I did it. 10 miles without stopping. I have run this distance before. I’ve even raced it four times. But doing a 10 mile training run still seems like a big deal, especially one with so many huge hills. I experimented with fueling by eating a mini pretzel starting at 30 minutes in and then every 10 minutes. That worked. Will it work during a marathon? I doubt it; that’s a lot of 10 minutes and a lot of pretzels.

Currently reading Jen A. Miller’s Running, a love story. Miller mentions Katherine Jeffers Schori, so I looked her up. In an interview with Runner’s World, Schori says this when asked if she feels running helps with her work:

Absolutely. It’s focusing for me. In my tradition we might talk about it as body prayer. It’s a meditative experience at its best. It’s a sort of emptying of the mind.

Body prayer. I like this idea. I want to learn more about it.

feb 12/8.6 MILES

30 degrees
ford bridge and franklin bridge loops
17 mph wind

Not too bad of a run while it was happening, but I’m wiped out now that I’m done. I ran the first few miles a little faster than I should. I need to work on (almost) always starting slow in the early miles.

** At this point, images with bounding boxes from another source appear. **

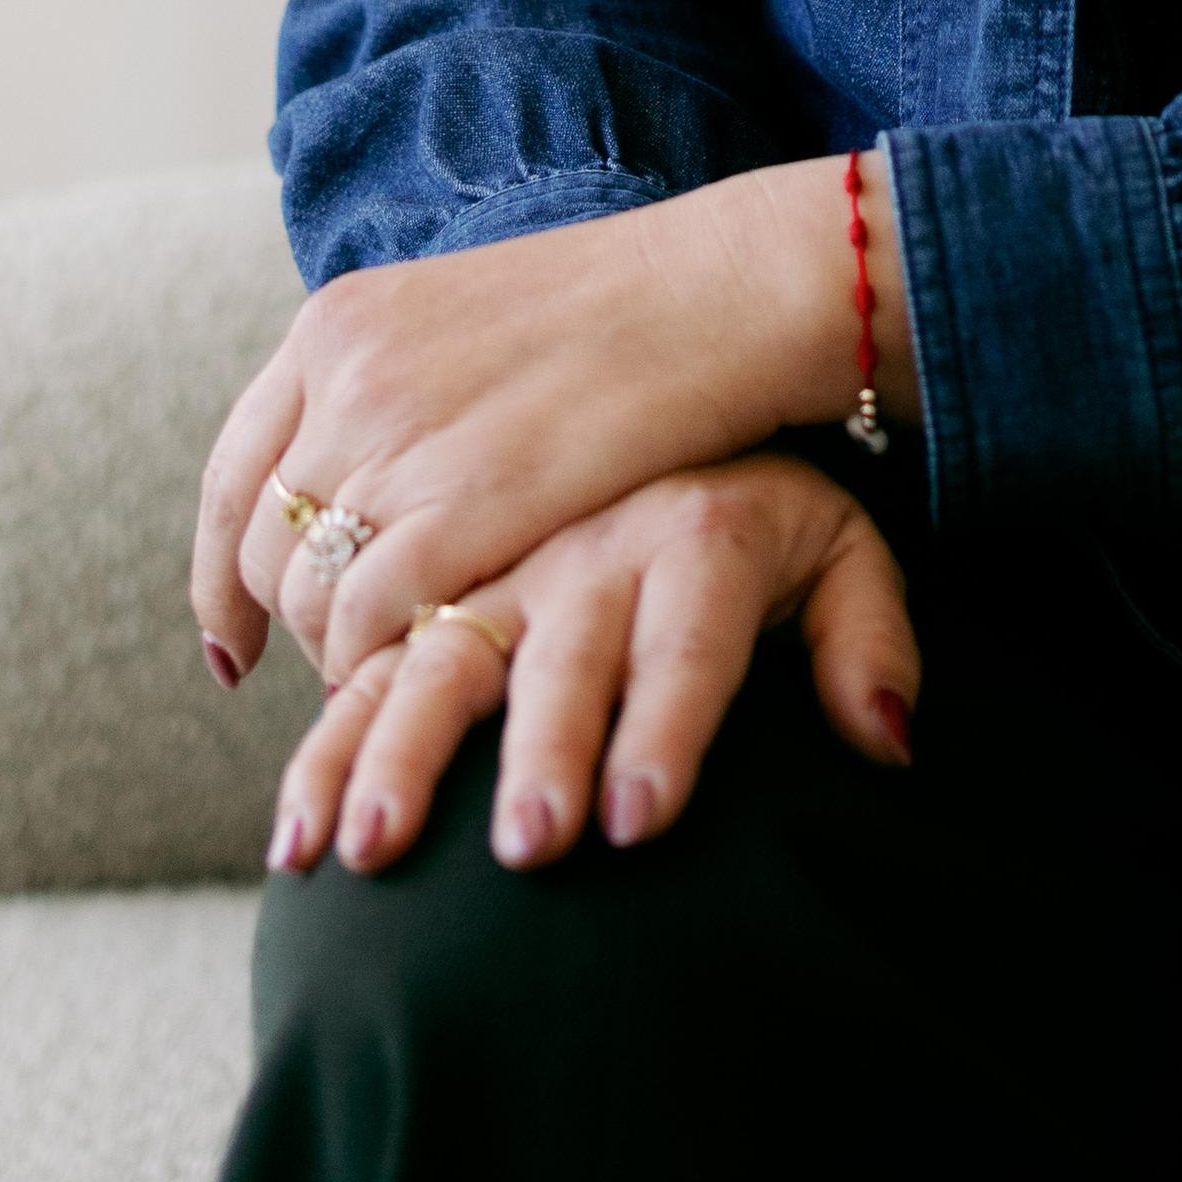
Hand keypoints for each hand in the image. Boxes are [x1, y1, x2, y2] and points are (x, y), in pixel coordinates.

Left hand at [189, 157, 911, 692]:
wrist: (711, 291)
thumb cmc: (614, 312)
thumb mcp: (461, 319)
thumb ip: (390, 387)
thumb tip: (347, 480)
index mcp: (337, 322)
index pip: (231, 474)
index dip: (220, 577)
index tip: (233, 646)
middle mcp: (344, 378)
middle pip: (265, 543)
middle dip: (290, 622)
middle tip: (350, 663)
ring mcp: (396, 439)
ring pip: (309, 594)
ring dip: (341, 652)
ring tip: (402, 675)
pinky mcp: (460, 506)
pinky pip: (368, 618)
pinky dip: (380, 663)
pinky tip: (427, 674)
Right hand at [264, 459, 918, 883]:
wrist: (679, 331)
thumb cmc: (756, 494)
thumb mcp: (837, 543)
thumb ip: (866, 634)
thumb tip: (888, 742)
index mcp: (698, 532)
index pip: (688, 639)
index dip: (663, 725)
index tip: (637, 823)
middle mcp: (585, 538)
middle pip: (550, 652)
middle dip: (536, 747)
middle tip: (518, 848)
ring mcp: (489, 535)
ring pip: (425, 643)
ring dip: (385, 745)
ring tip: (359, 850)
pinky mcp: (418, 545)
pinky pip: (347, 635)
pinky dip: (312, 729)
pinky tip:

Towards the end of the run, felt like I was floating just above the path. Not fully outside of my body, but not quite in it either.

Almost forgot to write about the dogs:

  • Encountered at least three dogs, in two different locations, roaming–more like bounding–free, with no owners in sight
  • Witnessed two different dogs trying to bolt away from their owners, who were frantically trying to hold on to their leashes and calm the dogs down

Was it the wind and slightly warmer weather that provoked the dogs?